Transporting hazardous materials (“HazMat”) to, from, or through the U.S. is subject to the Hazardous Materials Regulations (“HMR”) of the Pipeline and Hazardous Materials Safety Administration (“PHMSA”). However, if the HazMat (referred to as “dangerous good” in the IMDG Code) is to be transported in international waters by vessel, it is subject to the IMDG Code of the International Maritime Organization (“IMO”). The IMO does not itself enforce the IMDG Code; it is the responsibility of its Member States to do so.  Since the United States is a member state of the IMO, the IMDG Code is incorporated into the PHMSA/DOT HMR.

Compliance with the IMDG Code is Key

Cargo aboard oceangoing vessels must be able to cope with heavy seas and storms and the IMDG Code is designed to ensure packages do not get damaged, and if any leaks that do occur do not cause chemicals to come into contact with each other and react dangerously. Because of their enclosed batteries and fuel cells, all vehicles (not just electric and hybrid vehicles) are classified as “dangerous goods” for purposes of sea freight shipments. The IMDG Code classifies battery and fuel powered vehicles as UN3481 and lithium battery powered vehicles as UN3171.

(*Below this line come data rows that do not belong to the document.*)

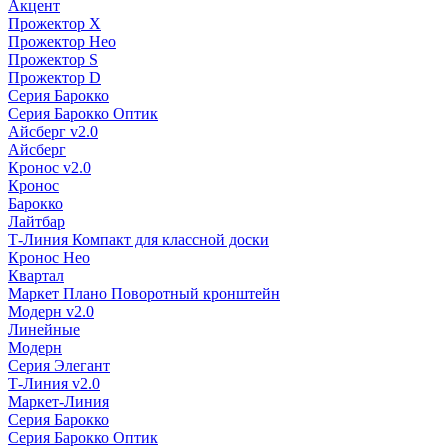
Акцент
Прожектор X
Прожектор Нео
Прожектор S
Прожектор D
Серия Барокко
Серия Барокко Оптик
Айсберг v2.0
Айсберг
Кронос v2.0
Кронос
Барокко
Лайтбар
Т-Линия Компакт для классной доски
Кронос Нео
Квартал
Маркет Плано Поворотный кронштейн
Модерн v2.0
Линейные
Модерн
Серия Элегант
Т-Линия v2.0
Маркет-Линия
Серия Барокко
Серия Барокко Оптик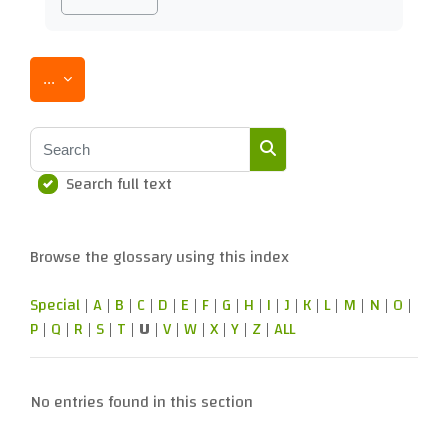
Export entries
...
Search
Search full text
Search
Browse the glossary using this index
Special
|
A
|
B
|
C
|
D
|
E
|
F
|
G
|
H
|
I
|
J
|
K
|
L
|
M
|
N
|
O
|
P
|
Q
|
R
|
S
|
T
|
U
|
V
|
W
|
X
|
Y
|
Z
|
ALL
No entries found in this section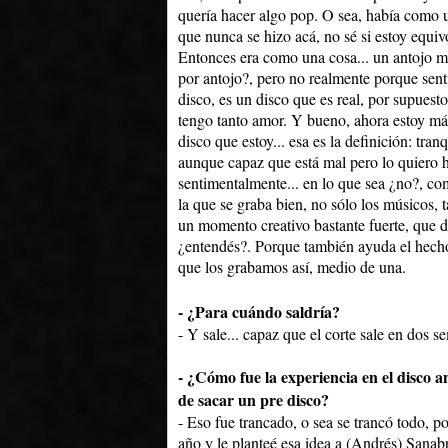
quería hacer algo pop. O sea, había como 
que nunca se hizo acá, no sé si estoy equi
Entonces era como una cosa... un antojo m
por antojo?, pero no realmente porque sent
disco, es un disco que es real, por supuesto
tengo tanto amor. Y bueno, ahora estoy más
disco que estoy... esa es la definición: tra
aunque capaz que está mal pero lo quiero h
sentimentalmente... en lo que sea ¿no?, c
la que se graba bien, no sólo los músicos, 
un momento creativo bastante fuerte, que d
¿entendés?. Porque también ayuda el hecho
que los grabamos así, medio de una.
- ¿Para cuándo saldría?
- Y sale... capaz que el corte sale en dos 
- ¿Cómo fue la experiencia en el disco 
de sacar un pre disco?
- Eso fue trancado, o sea se trancó todo, 
año y le planteé esa idea a (Andrés) Sanab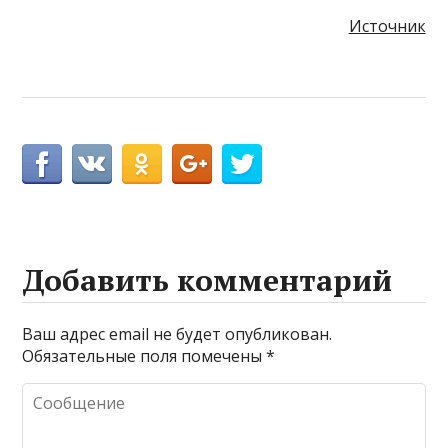
Источник
Добавить комментарий
Ваш адрес email не будет опубликован.
Обязательные поля помечены
*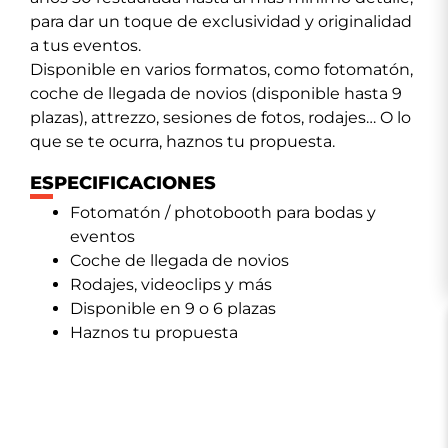
para dar un toque de exclusividad y originalidad
a tus eventos.
Disponible en varios formatos, como fotomatón,
coche de llegada de novios (disponible hasta 9
plazas), attrezzo, sesiones de fotos, rodajes… O lo
que se te ocurra, haznos tu propuesta.
ESPECIFICACIONES
Fotomatón / photobooth para bodas y
eventos
Coche de llegada de novios
Rodajes, videoclips y más
Disponible en 9 o 6 plazas
Haznos tu propuesta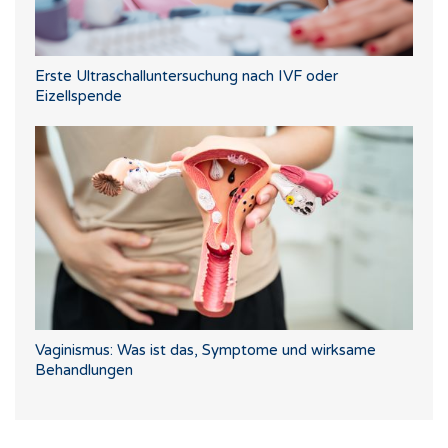
Erste Ultraschalluntersuchung nach IVF oder
Eizellspende
Vaginismus: Was ist das, Symptome und wirksame
Behandlungen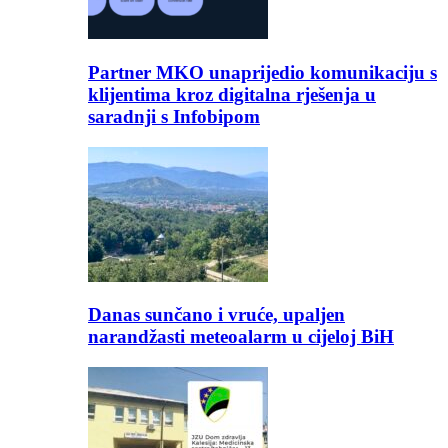
Partner MKO unaprijedio komunikaciju s
klijentima kroz digitalna rješenja u
saradnji s Infobipom
Danas sunčano i vruće, upaljen
narandžasti meteoalarm u cijeloj BiH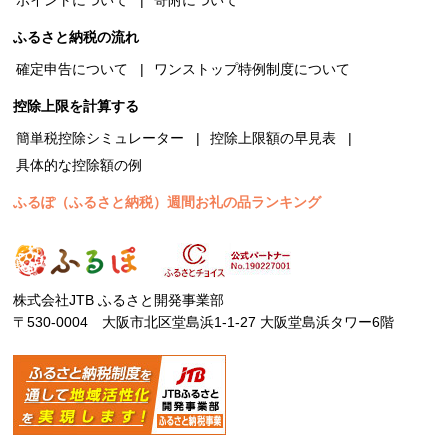
ふるさと納税の流れ
確定申告について
ワンストップ特例制度について
控除上限を計算する
簡単税控除シミュレーター
控除上限額の早見表
具体的な控除額の例
ふるぽ（ふるさと納税）週間お礼の品ランキング
株式会社JTB ふるさと開発事業部
〒530-0004 大阪市北区堂島浜1-1-27 大阪堂島浜タワー6階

Exporters of these classes of vehicles must provide carriers with a dangerous goods declaration document unless they have taken precautionary measures prescribed in SP-961 to neutralize the hazards of vehicle fuel and batteries to make the vehicles “non-dangerous”. If the shipper is unable to meet the SP-961 requirements, the vehicles will be deemed to be Class 9 dangerous goods that must comply with specific provisions of SP-962.

Steps to Ensure Compliance

To ensure compliance with the IMDG Code I recommend the following:

  1. You understand the Code and special provisions (SP-961 and SP-962) thoroughly.
  2. You properly classify and package the vehicles as per the Code.
  3. You complete necessary documentation such as the dangerous goods declaration document.
  4. You regularly update your knowledge about the Code and changes in it.
  5. You adhere to the measures prescribed in SP-961 to neutralize the hazards of vehicle fuel and batteries, making the vehicles “non-dangerous”, such as ensuring batteries are disconnected and protected against accidental activation.


Penalties for Non-Compliance with the IMDG Code

The PHMSA penalty provisions apply to violations of SP-962 and those provisions make any “person who knowingly violates a requirement of the Federal hazardous material transportation law” liable for up to $96,624 for each violation or up to. $225,455 if the violation results in deathserious injury, or severe injury, or “substantial” destruction of property.

The obligation to comply with SP-962 is placed on carriers to ensure no cargo that violates the IMDG Code is carried aboard their vessels, and for this reason, many carriers demand from the shipper an indemnity letter certifying that their vehicles comply with SP-961 and SP-962 as a condition for transporting their vehicles. Failure to provide this letter risks denial of carriage altogether.

Most carriers have provisions in their contracts making the shipper liable for non-compliance with SP-961 or SP-962. Shippers may also be held liable for damages resulting from a non-compliant shipment, especially when the carrier had no knowledge of danger due to the shipper’s failure to declare the particulars of the shipment.

IMDG is King

U.S. shippers of electric and hybrid vehicles that do not understand and abide by their IMDG compliance obligations risk severe consequences.